Woodside Petroleum profit halves, but upbeat on oil prices
Woodside Petroleum has signalled its growing confidence in the outlook for the oil prices.
Woodside Petroleum has signalled its growing confidence in the outlook for the oil price and its Wheatstone liquefied natural gas venture, opting to suspend its dividend reinvestment plan despite suffering a steep drop in profit.
Woodside, Australia’s largest independent oil and gas producer, yesterday revealed a halving in its first-half net profit to $US340 million ($445m) as weaker energy prices took their toll.

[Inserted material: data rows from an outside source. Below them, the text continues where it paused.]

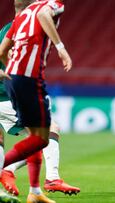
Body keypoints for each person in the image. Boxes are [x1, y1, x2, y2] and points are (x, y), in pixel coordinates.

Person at [0, 1, 80, 198]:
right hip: (12, 92)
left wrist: (7, 70)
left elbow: (2, 52)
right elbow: (45, 14)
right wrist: (61, 47)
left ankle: (34, 190)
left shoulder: (10, 27)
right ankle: (36, 176)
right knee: (47, 131)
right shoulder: (43, 10)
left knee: (37, 135)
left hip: (11, 87)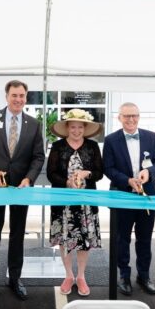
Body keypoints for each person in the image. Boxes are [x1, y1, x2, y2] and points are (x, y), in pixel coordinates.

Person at [0, 80, 45, 303]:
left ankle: (15, 279)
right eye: (14, 95)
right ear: (6, 96)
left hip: (21, 189)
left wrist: (29, 178)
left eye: (22, 96)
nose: (18, 99)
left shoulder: (33, 124)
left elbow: (38, 156)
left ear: (26, 97)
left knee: (17, 235)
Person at [103, 102, 155, 296]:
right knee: (122, 238)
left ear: (139, 116)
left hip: (147, 197)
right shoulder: (111, 140)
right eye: (126, 116)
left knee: (144, 238)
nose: (131, 119)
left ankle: (144, 275)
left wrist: (149, 172)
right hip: (122, 196)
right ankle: (124, 276)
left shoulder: (150, 136)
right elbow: (108, 168)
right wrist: (128, 181)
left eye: (134, 116)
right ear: (119, 118)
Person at [47, 108, 104, 297]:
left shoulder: (93, 147)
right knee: (65, 238)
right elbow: (50, 173)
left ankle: (81, 276)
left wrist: (87, 173)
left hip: (86, 203)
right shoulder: (57, 147)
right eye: (73, 127)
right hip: (63, 202)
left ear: (85, 128)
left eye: (80, 127)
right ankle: (68, 275)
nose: (77, 131)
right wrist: (66, 181)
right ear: (67, 128)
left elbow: (99, 173)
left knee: (84, 240)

The earnings fall would have been worse were it not for deep cost-cutting during the half, with production costs falling 38 per cent year on year.
Despite the drop in earnings Woodside opted to suspend its dividend reinvestment plan (DRP), closing the door for shareholders who wish to return the US34c interim dividend for new shares in Woodside.
Speaking to The Weekend Australian, chief executive Peter Coleman said the improvement in oil prices, coupled with increased comfort about the direction of the $US29 billion Wheatstone project in Western Australia, was behind the decision to suspend the DRP.
In contrast, he said, in February the oil price was around $US29 a barrel and Wheatsone still had a lot of “uncertainty”. The crude oil price is now closer to $US50 a barrel.
“We had agreed productivity targets with the operator (at Wheatstone) but they had not been achieved,” Mr Coleman said.
“Activating the DRP in February was ... Woodside forming a view that we wanted to be in front of our funding requirements and we wanted to make sure we maintained capacity to pursue the things we wanted to.”
The company has since inked $US340m deal to buy a stake in an oil discovery off Senegal in West Africa, and Mr Coleman said Woodside would keep an eye out for suitable opportunistic asset acquisitions.
Woodside’s underlying earnings of $US340m were the lowest recorded by the company in more than a decade, but still ahead of analyst estimates.
The company’s better than expected earnings were largely the result of its successful cost-cutting efforts.
“It’s been driven by a fundamental change in internal culture within Woodside and a willingness on behalf of our contractors and suppliers to work with us in a collaborative way as we work through this,” Mr Coleman said.
Suhas Nayak, an energy analyst with fund manager and Woodside shareholder Allan Gray, said the cost-cutting and DRP suspension stood out.
“The company’s done a very good job getting costs down from previous years into this year, production was strong as well,” he said.
“The suspension of the DRP seems to be a sign of management’s confidence in the future of the company.”
Mr Coleman said he expected to see less turbulence in oil prices after a chaotic two years in energy markets.
“I think we will still see some volatility but the degree of the volatility will get smaller and smaller,” he said.
“We’re now starting to see some of that physical rebalancing (in crude oil markets) so some of those uncertainties that were driving those wild swings in price are now being dealt with in the market.”
Woodside’s production volume lifted 9 per cent over the half to 45.9 million barrels of oil equivalent, taking sales to $US1.8bn — a 22 per cent reduction year-on-year.
The group raised its 2016 output guidance to 90-95mmboe, an increase on its 86-93mmboe target outlined in February, although the increase had been widely anticipated by analysts after Woodside’s recent quarterly production reports showed strong output from its Pluto LNG plant.
Shares in the company were up as much as 3.7 per cent during the day before closing 27c higher at $28.82, making it the only large Australian oil and gas company to finish in the black yesterday.